# Anxiety in my new pony



## Melms92 (26 February 2014)

Help needed please. 


I recently bought a 14.2hh dun connemara who is 10 years old. He is a lovely pony who was brought over from Ireland as a 4 year old and broken and evented for 5 years with his first owner who was very experienced.  He was sold 10 months ago to a 15 year old who evented him with some success however he started refusing planks and as such was advertised for sale as a dressage pony who was ultimately bought by me. 


He arrived about a month and a half ago and was very anxious and unsettled for the first week or so. I hack out a lot and own another pony which my mum usually rides (he is a superstar and such a great confidence giver, both to other horses and humans) so we thought he would be the perfect partner to our new pony to give him some reassurance. We hack out around 5-6 times a week and do schooling on top of that. When you go to mount he can be difficult to get to stand still, I am working on this but it is a work in progress (I think it's due to his anxiety).  In company our new pony is great, he can be a little spooky although is generally very well behaved.  Initially when hacking out alone he behaved perfectly. In the last two weeks however he has started trying to nap (backing up and trying to turn for home). He started off by doing this once or twice throughout the ride (I haven't let him get away with it & after a battle he does move on). It is however getting more frequent now and he seems to be trying it on closer and closer to the yard although the severity of his strops are getting a little better. He seems to be just trying it on as today it was a set of cones and a parked van he decided to attempt to avoid (I know he isn't scared of this as he's evented in the past to a very high level). He seems to be extremely unsettled in the field also, he is always looking around for things to jump out and seems to use any excuse to have a good gallop about!! As you can imagine with all this rain it isnt helping my paddocks so I am desperate to try and stop him. We have pigs across from our field and he seems to be absolutely terrified of them. I'm unsure if this is the root of the problem?  The pigs cannot be moved and so I don't know what else to do. Tonight when I was bringing him in from the field he tanked off up to the stable block and was charging around before I eventually caught him again. I don't know what to do to try and settle him down. Currently the only time I think he is genuinely settled is in his stable and even then he still looks for danger constantly. He is on 25ml of Karma a day and gets one small scoop of hi Fi lite twice daily and a cup of lo cal at night with 10lbs of hay. 

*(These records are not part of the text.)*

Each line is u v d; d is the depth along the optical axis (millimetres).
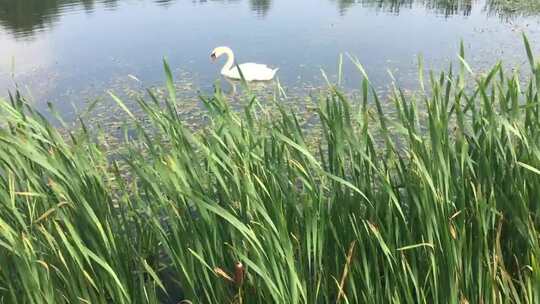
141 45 13312
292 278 2506
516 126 2619
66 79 10531
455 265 2521
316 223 2576
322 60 11328
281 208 2609
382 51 11766
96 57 12188
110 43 13562
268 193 2539
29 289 2375
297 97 8656
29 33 14703
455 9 16375
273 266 2516
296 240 2744
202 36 14211
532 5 16016
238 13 17266
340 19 15672
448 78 2771
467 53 11172
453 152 2707
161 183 2795
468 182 2719
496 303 2631
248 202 2621
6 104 2736
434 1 18047
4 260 2496
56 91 9766
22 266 2322
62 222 2732
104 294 2850
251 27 15117
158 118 2805
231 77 10461
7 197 2447
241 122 2887
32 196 2717
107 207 2822
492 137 2723
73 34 14586
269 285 2486
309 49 12352
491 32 13016
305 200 2551
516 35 12547
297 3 18953
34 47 13180
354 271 2779
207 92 9367
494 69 2596
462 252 2666
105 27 15477
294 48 12547
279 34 14094
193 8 18422
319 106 3033
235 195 2713
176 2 19766
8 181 2713
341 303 2840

I've had differing advice, but I'm unsure what to do. PLEASE HELP!!


----------



## littleshetland (28 February 2014)

Poor old you! - they're not easy sometimes, these horses.  First of all, there is a kind of golden rule with horses - if your struggling with something, go back a step.  With your hacking alone issues, just for now, don't - carry on going out in company until your confidence has returned.  I also think it would be a very good idea to get a trainer/instructor - lots of lessons and sound advice from someone you respect and trust can work wonders.  If the neighbouring pigs are an issue, can you move the pony to a different paddock? Can he go out with another pig proof equine?  If not, and he's happier in, then let him be more in than out for now.   Just remember, theres no rush to solve all your problems in one go.  Let the pony stay in his comfort zones and gradually change things bit by bit - it can take a while to build trust between you.  Working from the ground is good (lunging etc) spend ages grooming and bonding with him.   The most important thing that we have with our horses is our confidence, so look after yours!

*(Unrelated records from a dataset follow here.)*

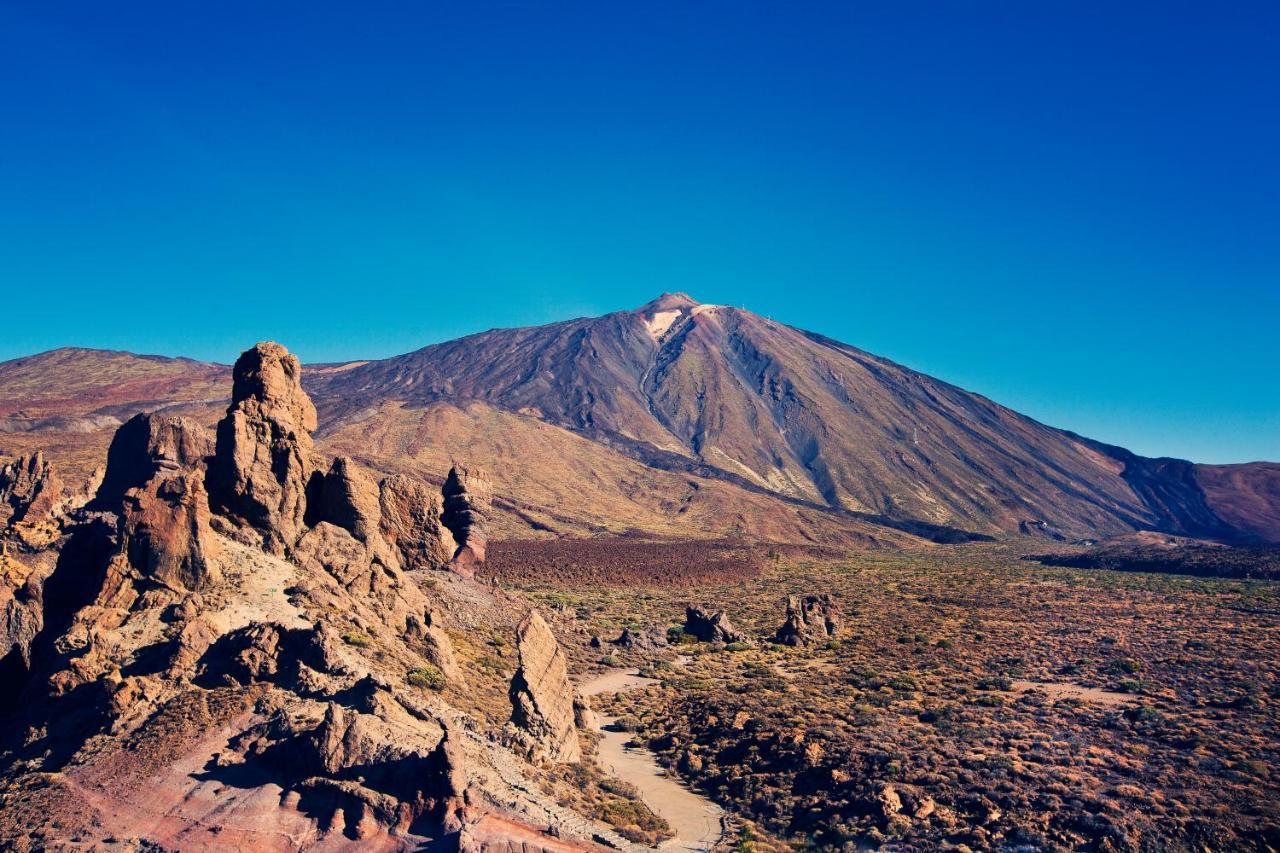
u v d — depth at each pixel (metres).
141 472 65.62
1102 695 64.44
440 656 55.06
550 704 50.44
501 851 32.72
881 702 66.31
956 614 113.56
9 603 48.97
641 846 38.84
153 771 35.81
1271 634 84.19
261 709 39.19
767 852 41.38
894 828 42.34
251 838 32.38
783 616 122.44
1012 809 42.50
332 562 57.22
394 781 34.53
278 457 58.34
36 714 40.78
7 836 32.81
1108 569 196.62
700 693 74.25
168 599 46.78
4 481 104.44
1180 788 43.22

ps. quite often, horses and ponies can be different creatures in the hotter weather, so look forward to the summer months!  good luck and be kind to yourself!

pps. there is absolutely no disgrace in asking for help - all the best horsey people do it. A really good trainer/ adviser is worth their weight in gold.


----------



## pelusillaazul8 (28 February 2014)

I would try some ground work (seriously improves things), and hacking out with another horse always works. What about gently introducing the pigs to him, with a lot of carrots in your hands to reward him? :In your pony's head: Pigs + Me being calm = carroooots!! He will probably try to fight you but patience is all you can do.
On hacks be sure to firmly let him know you are the leader and you are going foreward. If you can, trot him hard when you think he is going to start. 
I cant tell you how important groundwork is. I had dominance issues with my incredibly strong haflinger, and after a couple of weeks with ground work he doesnt push me any more! 
I hope it works out!


----------



## Melms92 (28 February 2014)

Thank you both so much for your help, advice and kind comments! I really appreciate it! It's so lovely to have some help and feel your not totally alone and a complete failure! 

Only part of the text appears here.